His conversation with his brother was brief. Tony had never been a deep thinker, nor was he a man of many words. He was eight years younger than Anson and had always held him in the deepest reverence. Loved him; feared him; looked up to him. Would do anything for him. Even this, Anson hoped.

He explained to Tony what was at stake, and what would be needed to bring it off.

“I’m going to give it a try,” Anson said. “It’s my responsibility.”

“Is that how you see it? Well, then.”

“That’s how I see it, yes. But the first one who goes down there may not bring it off. If I don’t succeed in killing Prime, will you agree to be the next one to take a whack at the job?”

“Sure,” Tony replied immediately. He seemed hardly even to give the matter any consideration. The difficulties, the risk. No frowns furrowed Tony’s broad, amiable, clear-eyed face. “Why not? Whatever you say, Anson. You’re the boss.”

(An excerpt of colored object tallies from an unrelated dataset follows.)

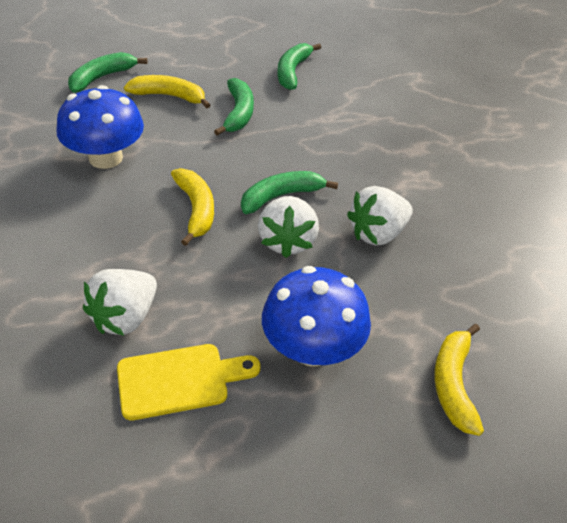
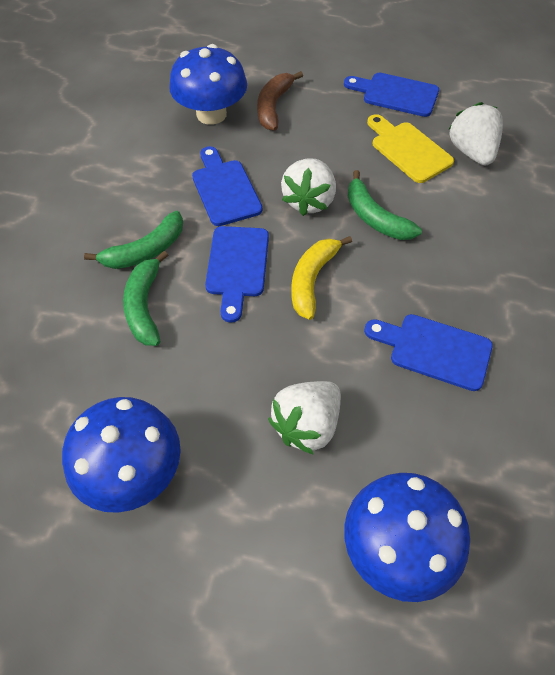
blue cutting board: 0 -> 4
blue mushroom: 2 -> 3
brown banana: 0 -> 1
green banana: 4 -> 3
yellow banana: 3 -> 1

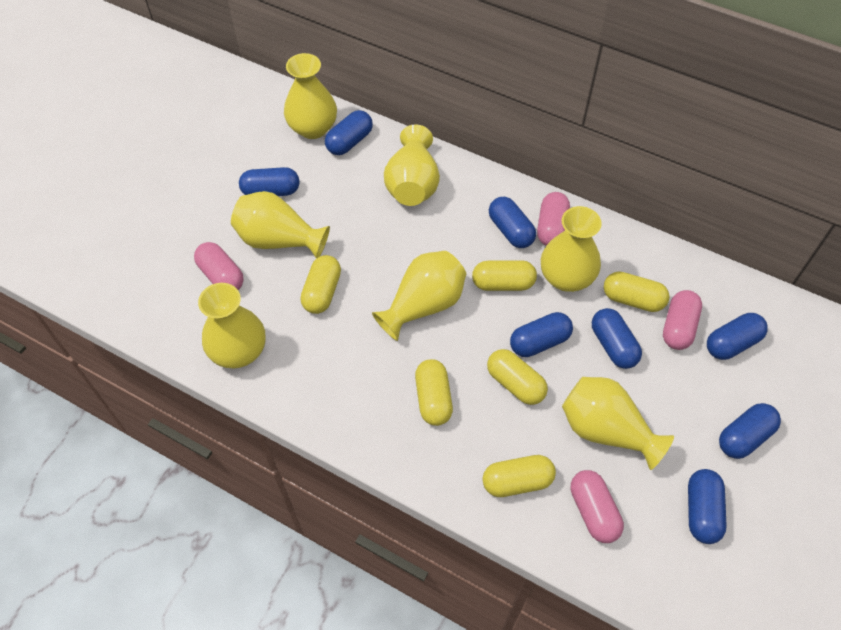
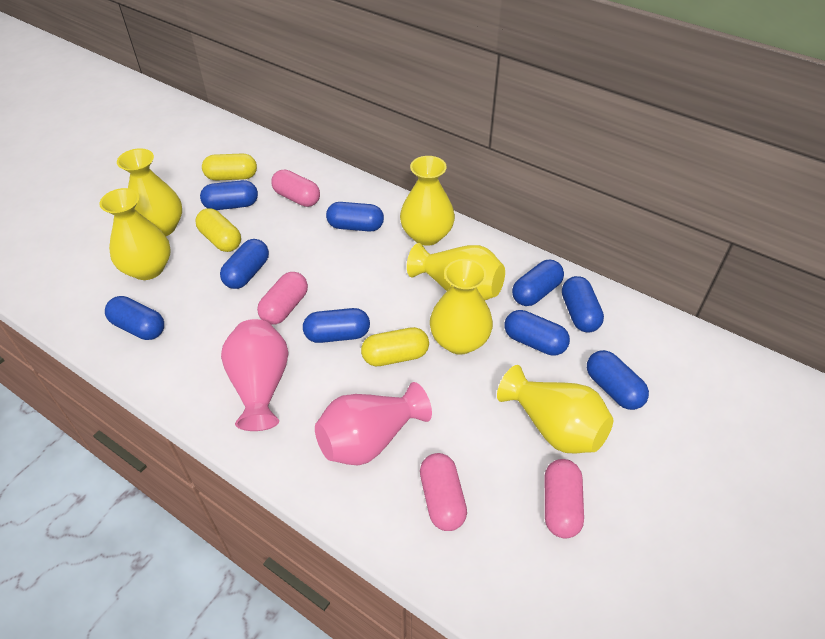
blue capsule: 8 -> 9
pink vase: 0 -> 2
yellow capsule: 6 -> 3
yellow vase: 7 -> 6

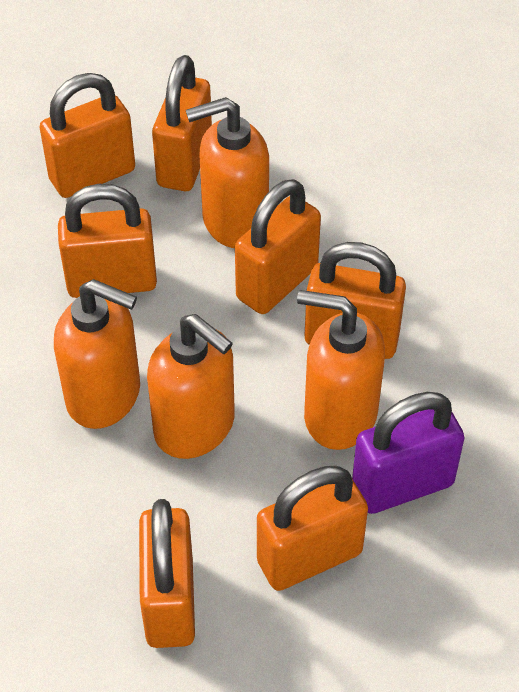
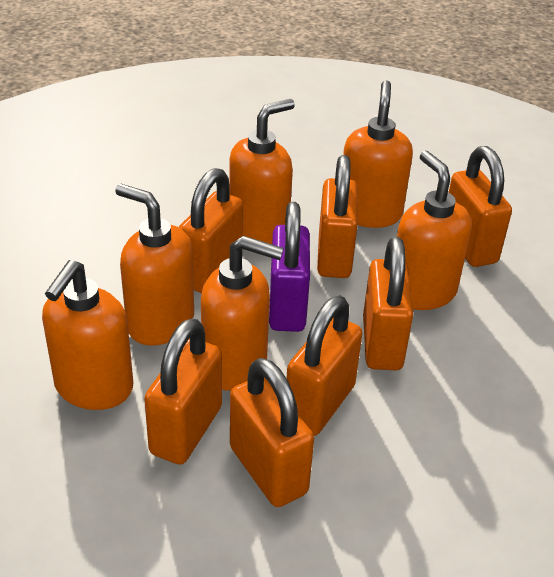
orange soap dispenser: 4 -> 6

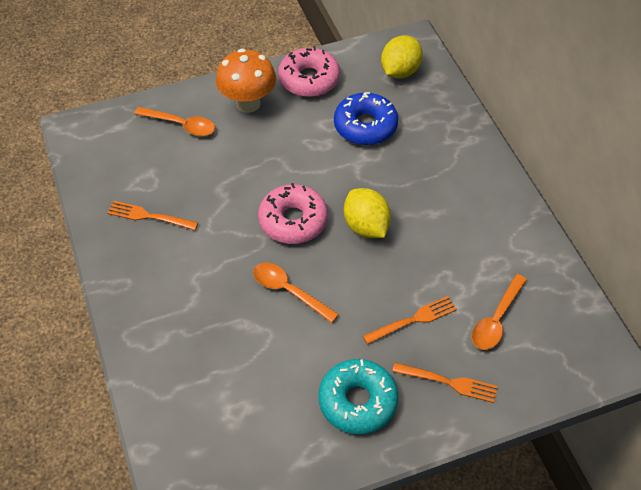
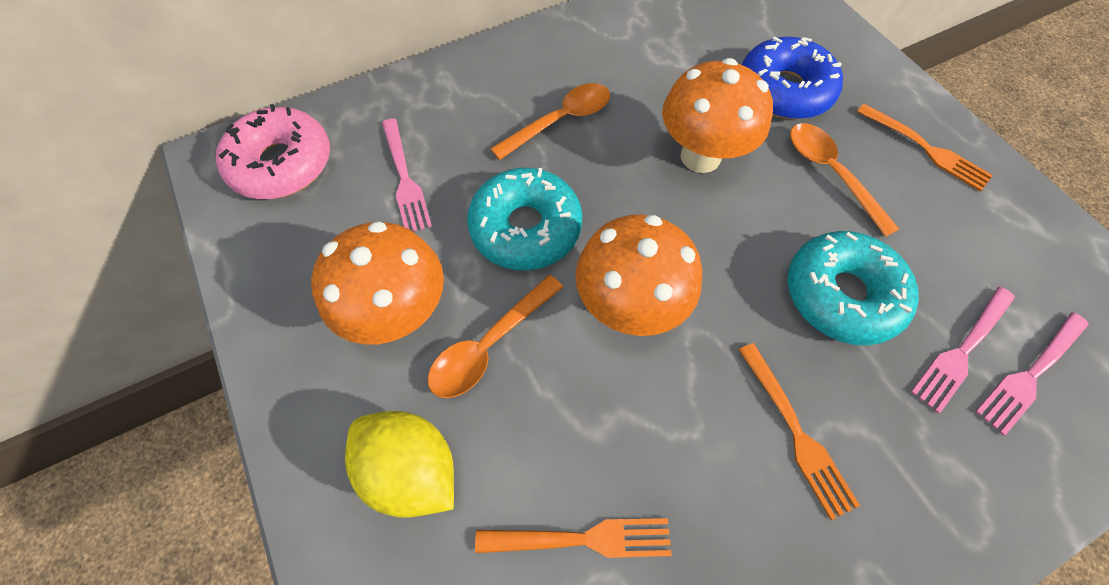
orange mushroom: 1 -> 3
pink donut: 2 -> 1
pink fork: 0 -> 3
turquoise donut: 1 -> 2
yellow lemon: 2 -> 1

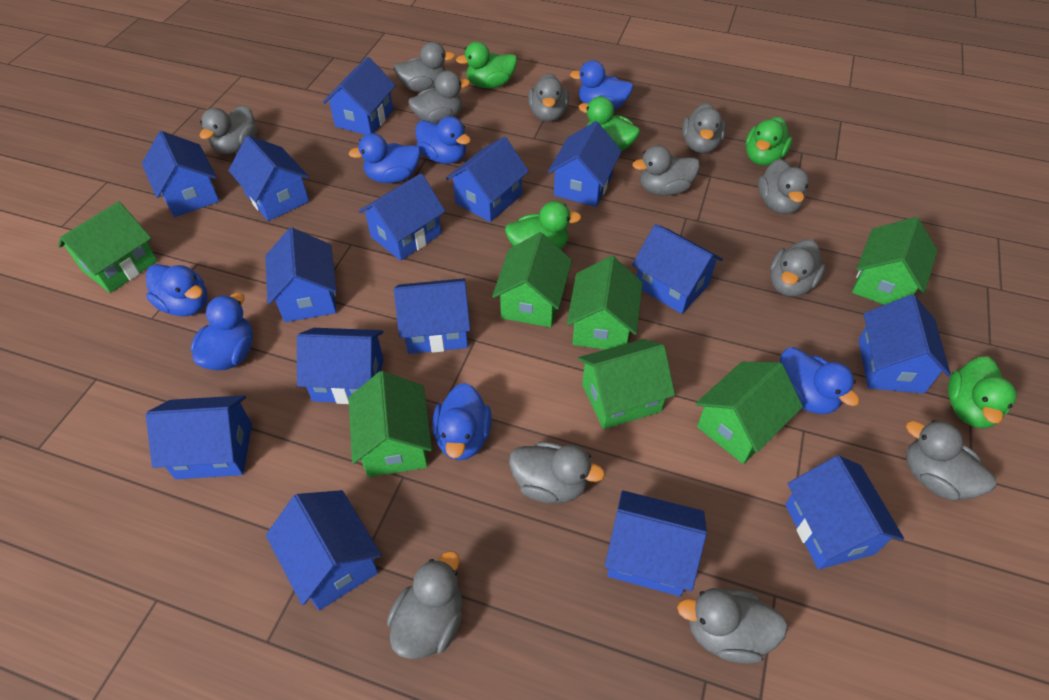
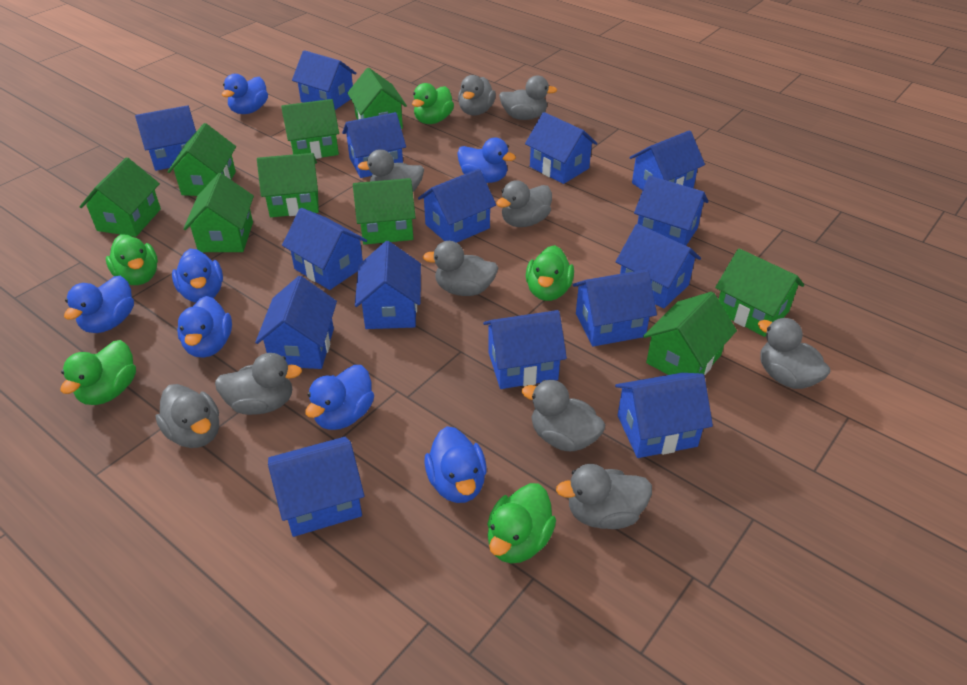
green house: 7 -> 9
grey duck: 12 -> 10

“It won’t be that simple. It could involve months of special training. Years, maybe.”

“You’re the boss,” Tony said.

A little while later, as Khalid was finishing his morning’s work, Anson came to him. He looked even more tightly wound than usual, lips clamped tightly, eyebrows furrowed. They stood together outside the building, amidst the carved array of naked wooden Jills, and Anson said, “You told us just now that you were indifferent to the whole idea of killing Entities. That you were indifferent to it, apparently, even as you went about killing one.”

“Yes. This is so.”

“Do you think you could instruct somebody in that kind of indifference, Khalid? That way you have of wiping your mind clean of anything that might arouse an Entity’s defenses?”